Instruksi 1 ▸ Menurut teks bacaan, undang-undang tahun berapa yang secara resmi memisahkan gereja dan negara di Perancis?

*** Teks Bacaan ***

Dipenghujung
bulan Oktober 2020 melalui sosial media warga net ramai memperbincangkan
pernyataan Presiden Perancis, Emmanuel Macron, yang menyatakan bahwa “Islam
adalah agama yang sedang mengalami krisis di seluruh dunia saat ini, kita tidak
hanya melihat ini di Negara kita”. Jelas sekali pernyataan Macron mencoba untuk
men-generalisir apa yang tejadi di negaranya dengan Negara belahan dunia
lainnya. Macron beralasan bahwa apa yang dia ucapkan adalah rencana untuk
memerangi separatisme dan khususnya fokus pada Islam. Menurutnya, ada kebutuhan
untuk membebaskan Islam di Perancis dari pengaruh asing. Hal ini merupakan
bagian dari upaya pemerintah Perancis untuk mengajukan rancangan undang-undang
tentang sekuleritas dan kebebasan pada bulan Desember mendatang untuk
memperkuat undang undang 1905 yang secara resmi telah memisahkan gereja dan
Negara di Perancis. Macron berpendapat bahwa sekularisme adalah semen dari
persatuan Perancis. Apapun yang nampak sebagai afiliasi agama di ruang publik,
termasuk di sekolah, akan dilarang. Bahkan saat ini pemerintah Perancis telah
melarang penggunaan jilbab di sekolah-sekolah Perancis dan bagi pegawai negeri
di instansi pemerintahan.

*** Data Tersedia ***

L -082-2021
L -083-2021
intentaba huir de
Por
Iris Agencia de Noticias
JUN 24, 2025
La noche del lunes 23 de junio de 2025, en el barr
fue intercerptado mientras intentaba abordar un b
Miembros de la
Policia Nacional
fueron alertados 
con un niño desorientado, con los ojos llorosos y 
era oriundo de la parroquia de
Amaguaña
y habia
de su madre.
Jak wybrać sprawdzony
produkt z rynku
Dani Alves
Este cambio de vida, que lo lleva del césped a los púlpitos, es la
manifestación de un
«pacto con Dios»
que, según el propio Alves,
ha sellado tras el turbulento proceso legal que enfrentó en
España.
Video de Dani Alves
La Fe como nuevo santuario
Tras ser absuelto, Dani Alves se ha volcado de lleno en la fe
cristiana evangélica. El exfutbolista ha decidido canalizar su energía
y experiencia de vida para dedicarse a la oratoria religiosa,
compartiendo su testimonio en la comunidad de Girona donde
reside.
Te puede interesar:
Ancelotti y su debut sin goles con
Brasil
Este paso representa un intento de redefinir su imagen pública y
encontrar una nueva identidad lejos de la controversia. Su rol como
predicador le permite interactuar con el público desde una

***

Instruksi 2 ▸ Tulis ulang semua baris data di atas tanpa perubahan apa pun.

Penyelesaian 1 ▸ Undang-undang tahun 1905.

Penyelesaian 2 ▸
L -082-2021
L -083-2021
intentaba huir de
Por
Iris Agencia de Noticias
JUN 24, 2025
La noche del lunes 23 de junio de 2025, en el barr
fue intercerptado mientras intentaba abordar un b
Miembros de la
Policia Nacional
fueron alertados 
con un niño desorientado, con los ojos llorosos y 
era oriundo de la parroquia de
Amaguaña
y habia
de su madre.
Jak wybrać sprawdzony
produkt z rynku
Dani Alves
Este cambio de vida, que lo lleva del césped a los púlpitos, es la
manifestación de un
«pacto con Dios»
que, según el propio Alves,
ha sellado tras el turbulento proceso legal que enfrentó en
España.
Video de Dani Alves
La Fe como nuevo santuario
Tras ser absuelto, Dani Alves se ha volcado de lleno en la fe
cristiana evangélica. El exfutbolista ha decidido canalizar su energía
y experiencia de vida para dedicarse a la oratoria religiosa,
compartiendo su testimonio en la comunidad de Girona donde
reside.
Te puede interesar:
Ancelotti y su debut sin goles con
Brasil
Este paso representa un intento de redefinir su imagen pública y
encontrar una nueva identidad lejos de la controversia. Su rol como
predicador le permite interactuar con el público desde una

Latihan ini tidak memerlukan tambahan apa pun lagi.